Seven years have passed and more often than not, joy abounds. I assume no outcomes as absolutes. My mother's lesson on happiness, unintentional though it may have been, was valued beyond measure; granting me peace, with the power of forgiveness, the power of grace.

I love you, Mom.


reprinted from May 19, 2010


Today my Mom has been gone 7 years. I've been struggling with what to write about Mom because our relationship was complicated. That is putting it mildly. I can hear my close friends saying "duh".

I loved Mom and she loved me, but that does not guarantee an easy relationship. I tried to write on Mothers Day but the day came and went. This morning I noticed the date and thought, it's time. Time to pay homage but to do it with honesty.

Still blocked, I stepped away from the computer to get some tea and as I walked through the living room, I was shocked to see the rainbow display. I have talked about these in an earlier post, but I have never had a display this time of year and never to the degree that you see here.
 The enormous rainbows inexplicably covered every wall and surface from ceiling to floor.

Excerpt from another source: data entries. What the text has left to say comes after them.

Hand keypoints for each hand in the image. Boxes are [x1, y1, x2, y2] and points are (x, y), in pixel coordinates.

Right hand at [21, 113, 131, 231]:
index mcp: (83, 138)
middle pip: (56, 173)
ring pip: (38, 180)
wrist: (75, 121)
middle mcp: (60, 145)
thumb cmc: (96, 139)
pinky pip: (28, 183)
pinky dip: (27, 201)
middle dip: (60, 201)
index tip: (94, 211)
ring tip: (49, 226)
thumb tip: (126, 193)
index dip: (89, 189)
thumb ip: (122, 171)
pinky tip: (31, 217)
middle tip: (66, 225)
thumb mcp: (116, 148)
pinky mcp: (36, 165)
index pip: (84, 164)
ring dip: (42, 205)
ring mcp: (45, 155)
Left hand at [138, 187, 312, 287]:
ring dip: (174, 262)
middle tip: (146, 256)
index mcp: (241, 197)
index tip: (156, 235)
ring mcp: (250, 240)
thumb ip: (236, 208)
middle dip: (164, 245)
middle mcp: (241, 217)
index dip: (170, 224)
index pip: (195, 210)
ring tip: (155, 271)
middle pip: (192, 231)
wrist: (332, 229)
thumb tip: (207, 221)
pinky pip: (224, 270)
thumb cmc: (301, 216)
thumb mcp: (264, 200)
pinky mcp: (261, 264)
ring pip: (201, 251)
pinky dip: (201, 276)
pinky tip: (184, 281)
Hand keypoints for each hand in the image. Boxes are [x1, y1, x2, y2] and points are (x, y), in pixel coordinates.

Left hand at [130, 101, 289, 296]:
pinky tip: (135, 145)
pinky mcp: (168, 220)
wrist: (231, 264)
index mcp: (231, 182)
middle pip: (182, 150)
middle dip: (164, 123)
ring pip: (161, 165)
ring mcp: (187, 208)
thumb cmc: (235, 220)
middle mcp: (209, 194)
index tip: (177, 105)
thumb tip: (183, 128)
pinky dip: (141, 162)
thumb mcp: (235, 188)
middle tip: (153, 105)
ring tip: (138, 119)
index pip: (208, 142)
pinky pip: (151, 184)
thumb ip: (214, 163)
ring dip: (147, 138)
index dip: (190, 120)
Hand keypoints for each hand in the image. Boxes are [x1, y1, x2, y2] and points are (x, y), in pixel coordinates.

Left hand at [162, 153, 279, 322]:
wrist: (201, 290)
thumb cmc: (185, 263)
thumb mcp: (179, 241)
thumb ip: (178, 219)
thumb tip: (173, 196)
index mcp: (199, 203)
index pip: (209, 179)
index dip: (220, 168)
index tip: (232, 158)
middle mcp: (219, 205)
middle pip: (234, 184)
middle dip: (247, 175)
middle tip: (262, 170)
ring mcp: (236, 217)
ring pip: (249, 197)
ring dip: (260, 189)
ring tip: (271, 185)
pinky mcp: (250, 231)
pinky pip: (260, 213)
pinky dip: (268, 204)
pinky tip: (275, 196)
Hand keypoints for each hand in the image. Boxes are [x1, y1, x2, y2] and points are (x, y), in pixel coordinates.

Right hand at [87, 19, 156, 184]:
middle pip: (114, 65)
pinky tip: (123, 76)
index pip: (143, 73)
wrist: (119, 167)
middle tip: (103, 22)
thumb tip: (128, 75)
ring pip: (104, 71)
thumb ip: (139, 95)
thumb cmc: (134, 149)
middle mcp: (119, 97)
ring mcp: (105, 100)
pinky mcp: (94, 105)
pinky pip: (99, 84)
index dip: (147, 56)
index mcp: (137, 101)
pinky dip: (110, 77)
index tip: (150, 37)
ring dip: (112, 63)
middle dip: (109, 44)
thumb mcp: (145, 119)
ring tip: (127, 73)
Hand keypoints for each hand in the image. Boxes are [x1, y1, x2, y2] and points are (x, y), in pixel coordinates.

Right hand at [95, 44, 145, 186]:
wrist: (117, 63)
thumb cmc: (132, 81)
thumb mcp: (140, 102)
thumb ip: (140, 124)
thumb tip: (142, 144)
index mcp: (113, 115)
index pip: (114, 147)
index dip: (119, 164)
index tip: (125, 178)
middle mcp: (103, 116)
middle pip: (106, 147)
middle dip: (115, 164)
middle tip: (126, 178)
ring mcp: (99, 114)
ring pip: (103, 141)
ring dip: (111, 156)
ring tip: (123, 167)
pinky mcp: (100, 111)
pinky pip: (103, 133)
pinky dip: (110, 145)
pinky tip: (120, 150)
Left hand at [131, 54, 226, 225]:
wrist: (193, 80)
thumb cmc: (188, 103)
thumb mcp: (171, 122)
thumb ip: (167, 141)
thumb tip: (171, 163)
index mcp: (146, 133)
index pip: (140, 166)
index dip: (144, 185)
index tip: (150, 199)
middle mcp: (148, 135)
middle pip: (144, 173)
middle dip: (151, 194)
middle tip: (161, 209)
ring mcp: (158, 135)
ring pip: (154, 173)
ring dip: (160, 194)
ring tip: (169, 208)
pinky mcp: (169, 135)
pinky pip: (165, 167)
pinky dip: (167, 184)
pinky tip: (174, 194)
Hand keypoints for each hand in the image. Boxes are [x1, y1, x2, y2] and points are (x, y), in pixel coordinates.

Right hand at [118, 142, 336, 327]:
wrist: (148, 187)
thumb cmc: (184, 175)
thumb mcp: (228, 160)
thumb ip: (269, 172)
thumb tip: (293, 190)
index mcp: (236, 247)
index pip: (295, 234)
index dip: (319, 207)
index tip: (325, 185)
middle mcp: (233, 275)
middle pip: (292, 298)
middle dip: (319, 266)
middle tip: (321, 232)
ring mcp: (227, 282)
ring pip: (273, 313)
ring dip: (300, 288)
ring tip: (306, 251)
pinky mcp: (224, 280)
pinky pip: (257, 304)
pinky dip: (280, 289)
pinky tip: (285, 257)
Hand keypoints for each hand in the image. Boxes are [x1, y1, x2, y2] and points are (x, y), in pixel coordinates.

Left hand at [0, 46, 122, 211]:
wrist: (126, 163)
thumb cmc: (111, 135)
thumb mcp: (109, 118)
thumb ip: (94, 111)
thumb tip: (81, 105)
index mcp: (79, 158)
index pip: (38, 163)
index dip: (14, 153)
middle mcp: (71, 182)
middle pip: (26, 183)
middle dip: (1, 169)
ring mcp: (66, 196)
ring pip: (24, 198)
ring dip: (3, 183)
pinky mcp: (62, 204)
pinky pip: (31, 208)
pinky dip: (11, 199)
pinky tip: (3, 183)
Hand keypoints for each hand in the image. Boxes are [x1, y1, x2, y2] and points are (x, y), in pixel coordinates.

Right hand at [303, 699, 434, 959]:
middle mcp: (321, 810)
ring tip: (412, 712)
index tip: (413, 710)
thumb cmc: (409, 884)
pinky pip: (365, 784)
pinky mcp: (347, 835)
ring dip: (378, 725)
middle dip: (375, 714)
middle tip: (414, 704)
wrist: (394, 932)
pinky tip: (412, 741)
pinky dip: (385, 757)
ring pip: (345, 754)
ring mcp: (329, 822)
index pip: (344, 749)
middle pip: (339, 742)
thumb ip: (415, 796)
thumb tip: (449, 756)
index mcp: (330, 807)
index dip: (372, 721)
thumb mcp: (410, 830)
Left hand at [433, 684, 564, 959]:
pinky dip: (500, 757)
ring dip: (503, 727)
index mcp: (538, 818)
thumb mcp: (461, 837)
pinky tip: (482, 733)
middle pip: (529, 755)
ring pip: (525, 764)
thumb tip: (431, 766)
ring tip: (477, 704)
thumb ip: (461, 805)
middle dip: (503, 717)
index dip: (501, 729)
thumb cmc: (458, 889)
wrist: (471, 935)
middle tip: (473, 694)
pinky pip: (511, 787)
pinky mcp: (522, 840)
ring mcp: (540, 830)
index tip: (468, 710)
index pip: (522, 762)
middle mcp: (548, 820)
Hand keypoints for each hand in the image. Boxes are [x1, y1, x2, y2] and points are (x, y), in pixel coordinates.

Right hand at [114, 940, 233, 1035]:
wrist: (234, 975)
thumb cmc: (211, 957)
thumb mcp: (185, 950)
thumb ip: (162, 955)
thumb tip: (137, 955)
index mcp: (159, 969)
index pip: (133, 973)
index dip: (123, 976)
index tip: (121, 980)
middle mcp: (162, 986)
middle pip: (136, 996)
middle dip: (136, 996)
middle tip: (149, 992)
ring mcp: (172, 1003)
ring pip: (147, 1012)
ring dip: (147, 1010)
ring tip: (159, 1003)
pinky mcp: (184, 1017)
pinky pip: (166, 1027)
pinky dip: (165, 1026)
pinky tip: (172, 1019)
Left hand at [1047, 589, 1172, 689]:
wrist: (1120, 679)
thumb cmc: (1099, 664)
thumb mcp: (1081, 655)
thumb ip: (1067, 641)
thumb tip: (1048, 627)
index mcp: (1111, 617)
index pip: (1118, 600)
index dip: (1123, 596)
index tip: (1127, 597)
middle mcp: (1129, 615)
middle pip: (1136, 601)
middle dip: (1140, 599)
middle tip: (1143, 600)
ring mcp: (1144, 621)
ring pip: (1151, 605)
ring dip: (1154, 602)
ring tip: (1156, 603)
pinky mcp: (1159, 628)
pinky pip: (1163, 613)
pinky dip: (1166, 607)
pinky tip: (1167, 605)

It gave me pause. I have been know to wax poetic on occasion, so bear with me here please. Suddenly I felt Ma around. In fact I felt her screaming "listen to me, pay attention. This is for you. Remember me well"....and the tears began to flow. The good tears, the ones the rainbows bring. After the storm, when so much has been lost, appears the rainbow, begging to be followed to a better place.

Suddenly my dilemma was a non issue. I loved Mom, she loved me. Nothing more need ever be explained or hashed out or examined.

Mom, I miss you, I love you. You would be so proud of your grandchildren. Be at peace, I remember you well.